Im slowakischen Kosice stemmt sich die junge Generation gegen den Niedergang der wirtschaftlichen Strukturen. Hochschulabsolventen wollen die zweitgrößte Stadt des Landes in eine Kreativmetropole verwandeln. Helfen könnte dabei, dass Kosice 2013 europäische Kulturhauptstadt wird.

Von Kilian Kirchgessner | 29.05.2012
    Die Musik ist laut aufgedreht, das gehört hier zum Konzept. Eine Seitenstraße im Zentrum von Kosice, der Hauptstadt des slowakischen Ostens. "Smelly Cat" heißt das Café, zu deutsch stinkende Katze; hier in einer früheren Wagen-Remise ist der Treffpunkt der jungen Kreativen. Sie sitzen auf Ohrensesseln und schlürfen Milchkaffee. Einer von ihnen ist Michal Hladky, ein Architekt und Designer mit moderner Hornbrille.

    "Ich hatte nach meinem Studium auch Angebote aus dem Ausland, nach Deutschland oder England hätte ich gehen können. Aber es hat sich so entwickelt, dass ich hier angefangen habe. Wie es momentan aussieht, will ich hier auch dauerhaft bleiben."

    Ein Weg, der noch vor kurzem undenkbar war: Die Region um Kosice – das war das Armenhaus der Slowakei, gelegen an der ukrainischen Grenze, schlecht angebunden, geprägt von der Schwerindustrie und mit einer Arbeitslosenrate von fast 25 Prozent. Leute wie Michal Hladky, die gut ausgebildet sind und mehrere Sprachen sprechen, sind in der Vergangenheit aus dem Osten geflüchtet – in den Speckgürtel rund um die wohlhabende Hauptstadt Bratislava oder gleich ins Ausland.

    "Am Anfang haben meine Freunde gelacht, als ich gesagt habe, dass ich bleiben will: Was willst du hier bloß machen, haben sie gefragt. Es braucht viel Enthusiasmus, viel Engagement, das stimmt. Ich bin auf Hindernisse gestoßen, immer wieder. Da muss man erst einmal durch – anders geht es nicht."

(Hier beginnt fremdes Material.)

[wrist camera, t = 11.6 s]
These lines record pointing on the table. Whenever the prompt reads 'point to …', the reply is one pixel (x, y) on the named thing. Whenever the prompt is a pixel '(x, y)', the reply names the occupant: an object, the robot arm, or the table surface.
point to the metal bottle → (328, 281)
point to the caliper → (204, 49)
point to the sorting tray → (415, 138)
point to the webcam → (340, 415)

    Fünf Jahre ist das jetzt her. Inzwischen betreibt Michal Hladky seine eigene Design-Firma, die sich gut etabliert hat. Und: Er ist nicht der einzige, der sich in Kosice niedergelassen hat. In den vergangenen Jahren sind viele Hochschulabsolventen bewusst im Osten der Slowakei geblieben. Eine eigene Szene mit Künstlercafés, Szene-Galerien und vor allem jeder Menge Optimismus hat sich entwickelt.

    "Wenn ich mir anschaue, wie die Lage auf kulturellem Gebiet noch war, als ich 2007 hier angefangen habe: Da gibt es einen Zuwachs um sicherlich 400 Prozent. Diese Entwicklung ist ein riesiger Sprung für die nur fünf Jahre."

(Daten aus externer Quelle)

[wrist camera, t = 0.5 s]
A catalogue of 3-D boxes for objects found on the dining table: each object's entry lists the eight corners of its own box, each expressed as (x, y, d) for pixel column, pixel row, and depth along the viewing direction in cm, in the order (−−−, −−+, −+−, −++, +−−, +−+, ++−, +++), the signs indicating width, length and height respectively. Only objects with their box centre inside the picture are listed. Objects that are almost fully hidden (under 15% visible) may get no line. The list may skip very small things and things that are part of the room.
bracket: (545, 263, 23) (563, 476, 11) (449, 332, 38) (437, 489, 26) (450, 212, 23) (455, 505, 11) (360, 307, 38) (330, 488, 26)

    Vor allem ist sie ein Wunder, an das in Kosice fast niemand geglaubt hat. Seit der politischen Wende war die Stadt in einem Teufelskreis gefangen: Die jungen Hochschulabsolventen wandern ab - und dass sie nicht in der Region bleiben, schreckt die Investoren zusätzlich ab. Marek Vertal ist einer der Männer, die die Entwicklung stoppen wollen: Er leitet bei der Stadt Kosice die Abteilung, die Firmenansiedlungen unterstützt.

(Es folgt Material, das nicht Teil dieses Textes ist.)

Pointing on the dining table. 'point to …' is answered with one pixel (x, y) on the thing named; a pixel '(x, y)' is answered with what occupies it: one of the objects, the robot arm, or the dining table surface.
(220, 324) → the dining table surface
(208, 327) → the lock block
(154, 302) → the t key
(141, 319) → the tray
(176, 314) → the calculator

    "Wir sähen hier gern Unternehmen, die den Hochschulabsolventen eine Chance bieten. Manche Branchen sollten von Bratislava aus zu uns in den Osten ziehen. Uns geht es um ein Signal, dass sich etwas bewegt: Das nehmen die Bürger wahr, sie bleiben dann hier und werden geduldiger beim Warten auf bessere Zeiten."

    Zeigen, dass sich etwas bewegt – das könnte die Aufgabe der jungen Kreativen sein. Niemand in Kosice macht sich Illusionen darüber, dass die vielen Arbeitslosen aus dem Osten des Landes plötzlich alle in kreativen Berufen arbeiten könnten. Aber mit der Jugend bliebe die Hoffnung vor Ort, mit den gut Gebildeten würde die ganze Region attraktiver.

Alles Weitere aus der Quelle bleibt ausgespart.